**Exercise requirements:**
Write out everything from the line containing "Which slice is the largest?" down to the last of the lines below as a numbered list. Skip blank lines and leave the pictures out.

(Recorded data)
**********

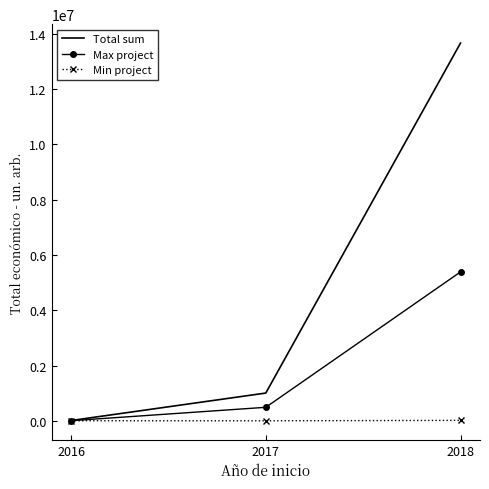

Which series has the largest range (max minus min)?

Total sum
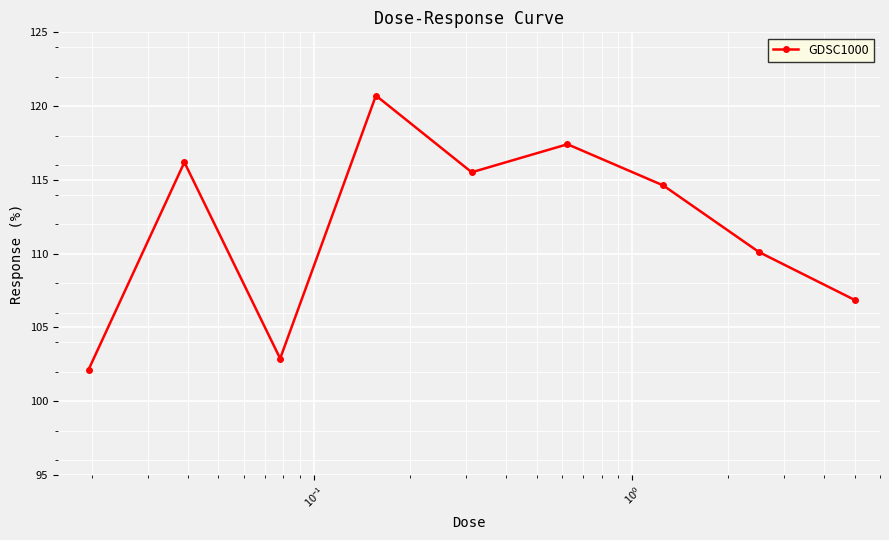

What is the sum of all values?

1006.5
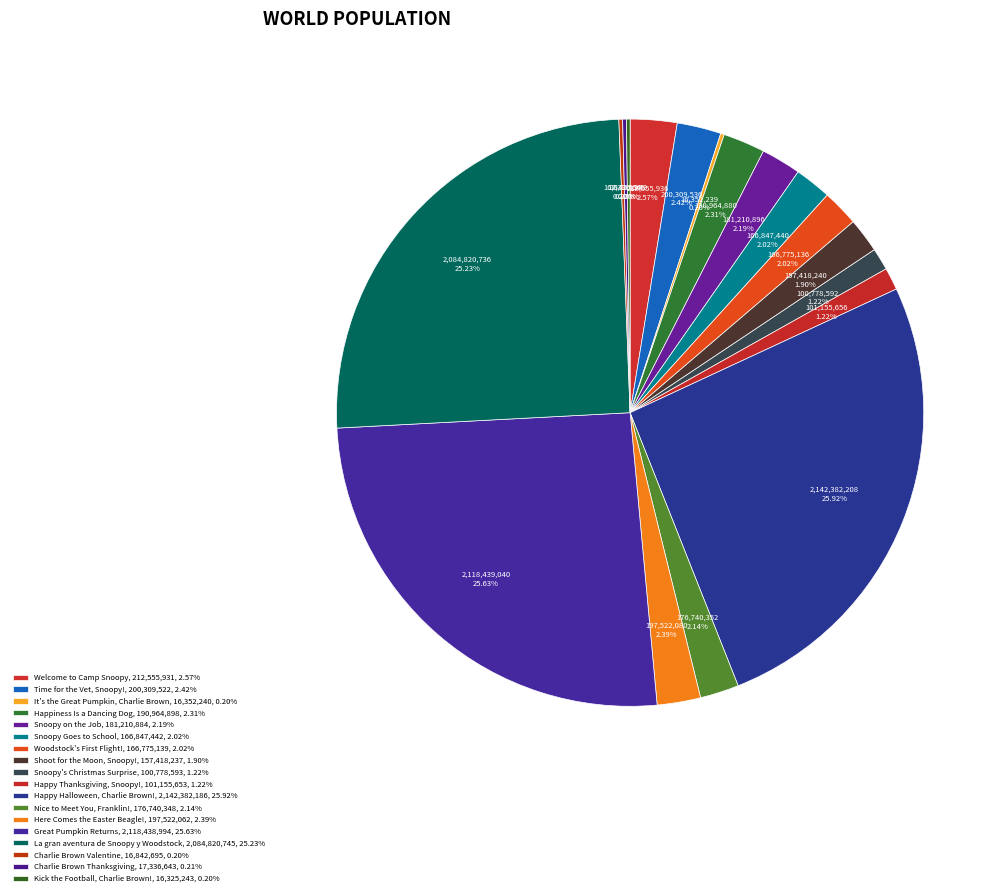

Is the sum of Nice to Meet You, Franklin! and Welcome to Camp Snoopy greater than half?

No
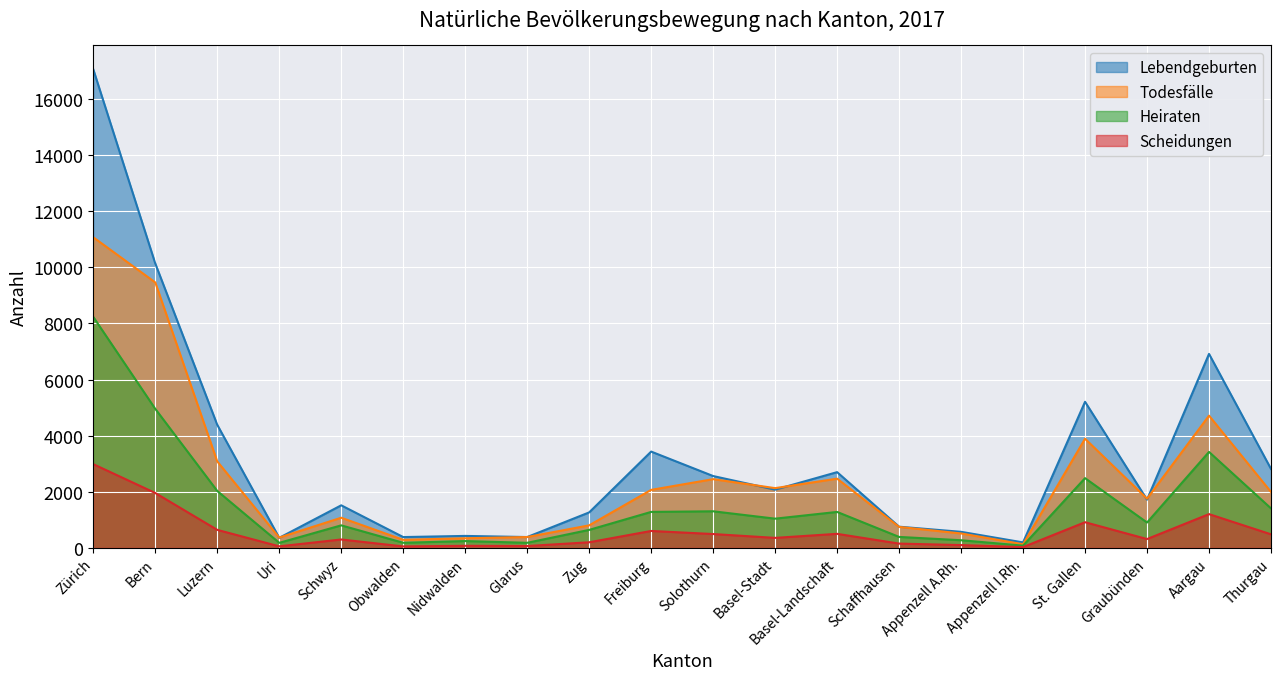

At which label is Lebendgeburten closest to 8628?

Bern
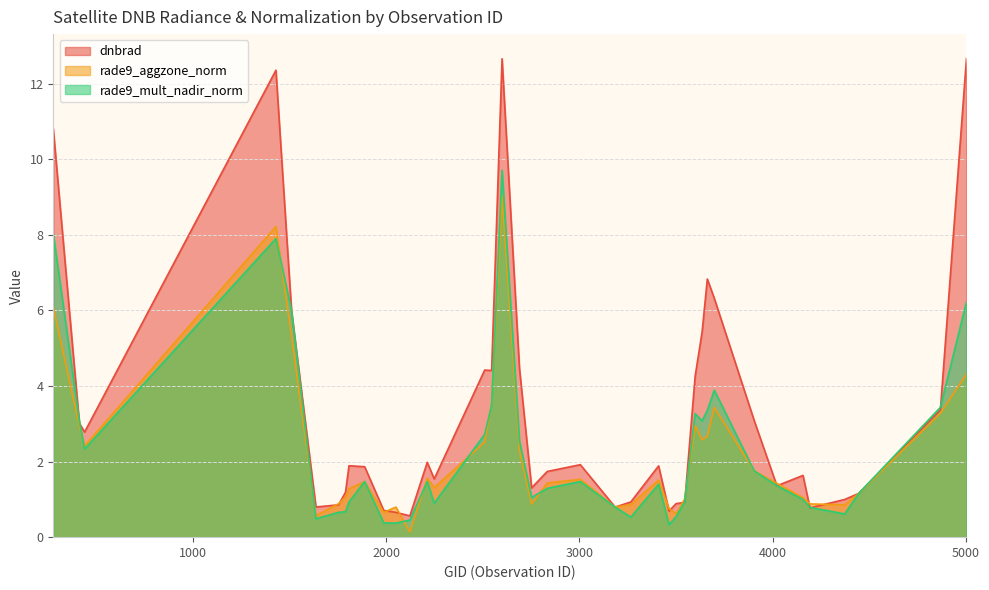

What is the difference between the second highest and minimum values in the rade9_mult_nadir_norm series?

7.7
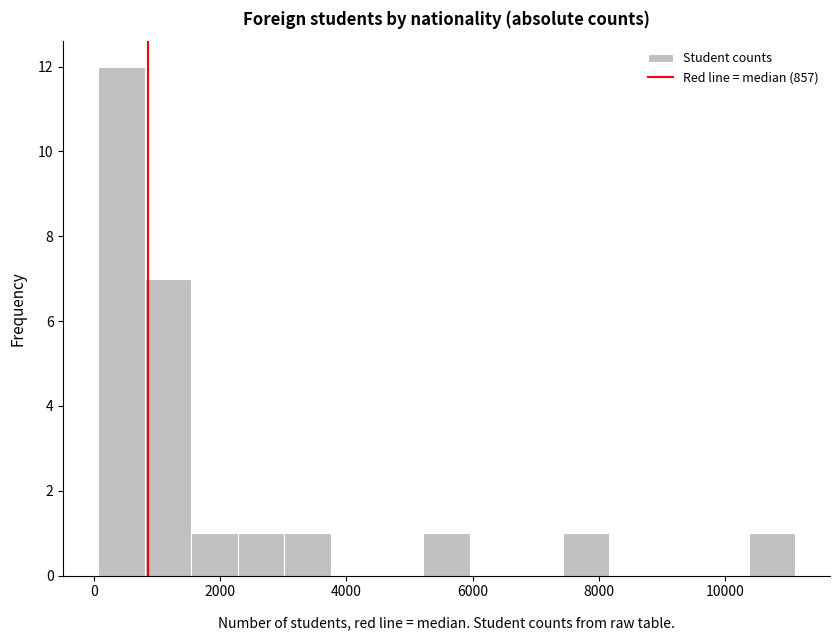

Around what value on the x-axis is the tallest bar? Give the approximate position of its centre, as read against the axis.

400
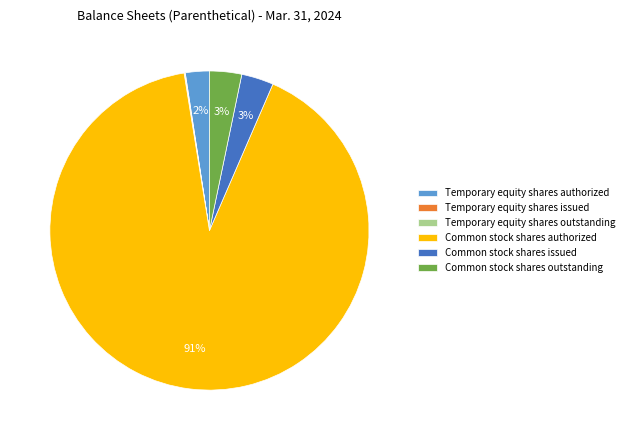

Which slice is the largest?

Common stock shares authorized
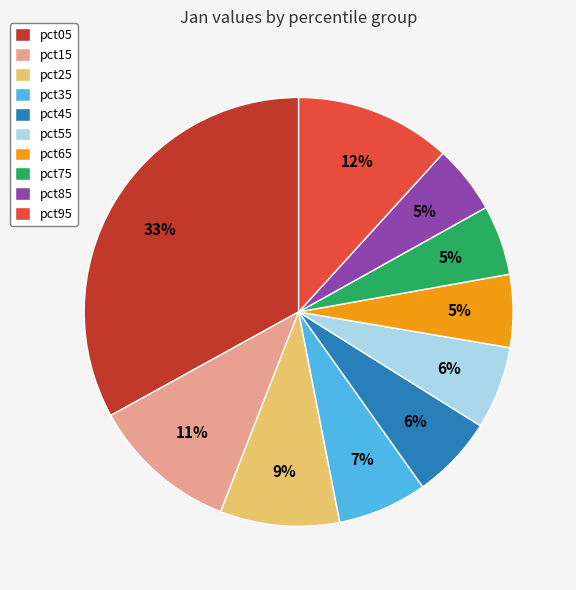

Combined, do pct95 and pct55 account for over 50%?

No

**********

**Exercise output:**
1. Which slice is the largest?
2. Common stock shares authorized
3. Combined, do pct95 and pct55 account for over 50%?
4. No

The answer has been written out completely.